If you're filling a practice accountancy professional vacancy by posting it on Reed or Indeed and waiting, you're fishing in the wrong pond.
The professionals most accountancy practices want to hire, technically strong, culturally sound, already managing client relationships, aren't looking. They're head-down, billing well, and broadly content. They're not refreshing job boards on a Sunday night. They're not updating their CV.
This is the defining feature of the senior accountancy practice market, and it's the reason a job board strategy alone will consistently deliver mediocre results.
The passive majority
In any given month, the proportion of qualified practice accountancy professionals actively seeking a new role in UK accountancy practice is small. Studies put active job-seekers at roughly 25 to 30 per cent of any professional market, and in a sector as relationship-driven and relatively stable as practice, it skews even lower at senior levels.
That means 70 per cent or more of the people you'd actually want to hire aren't applying to anything. They're only moveable through a direct, well-informed approach from someone they trust, or whose introduction comes with genuine credibility.

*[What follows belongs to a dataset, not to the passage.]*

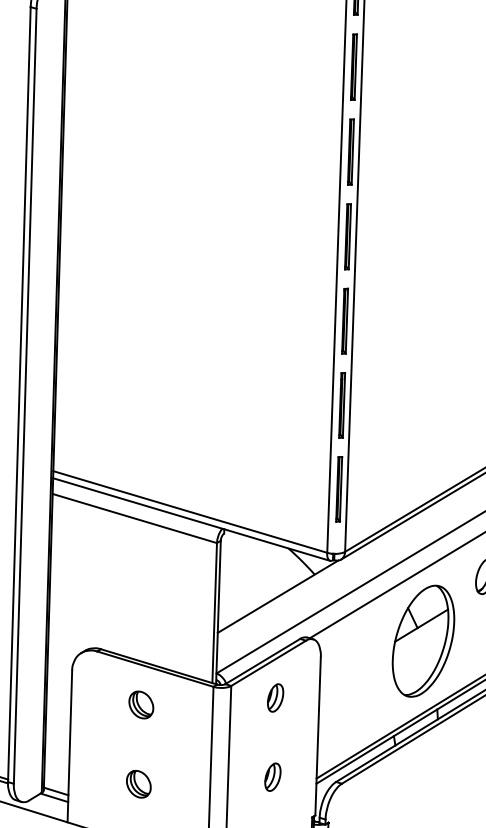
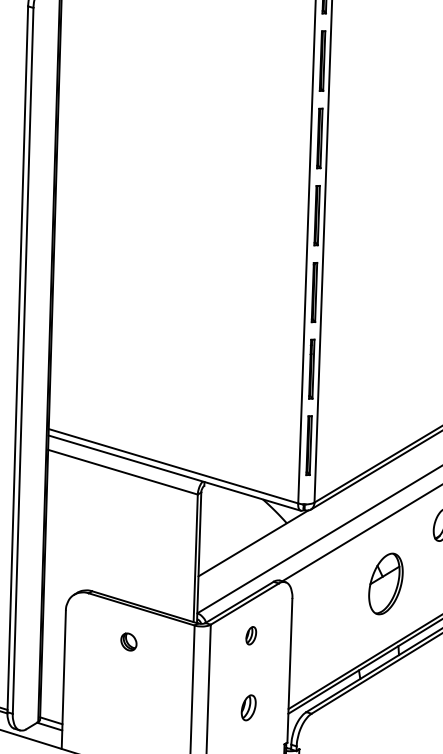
part: (423, 640) -> (385, 583), size x0.6
part: (275, 697) -> (251, 635), size x0.7
part: (140, 704) -> (128, 641), size x0.7
part: (138, 784) -> (126, 714), removed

Why job boards attract the wrong pool
This isn't to say job boards have no role. For volume hiring or junior roles, they work. But at practice accountancy professional and above, the candidates actively applying tend to fall into a smaller subset: those who have been managed out, those whose current firm is struggling, or those who are genuinely ready to move and have already exhausted their own network.
That's not the full picture of what's available. And it's rarely the picture that produces the hire you'll still be happy with in three years.
What actually works
Reaching passive candidates requires a different approach entirely. It means having genuine market knowledge, knowing which individuals are performing well, which firms are creating pressure through restructures or culture shifts, which professionals have been passed over for promotion. It means building relationships over time, not broadcasting a vacancy.
It also means having a reputation that makes a cold introduction worth taking. Senior professionals don't engage with approaches that feel generic or transactional. They engage when they're contacted by someone who clearly knows their market, respects their time, and has something worth hearing.
The practical implication for practice leaders
If your hiring process starts when a vacancy is signed off and ends when the job board contract runs out, you're always going to be reactive. The practices that hire well at senior level tend to have an ongoing relationship with a specialist who is embedded in the market, someone who already knows who's available, who's about to become available, and who would fit.
That's a different kind of recruitment partnership. It's slower to establish and harder to measure in a spreadsheet. But the results speak for themselves.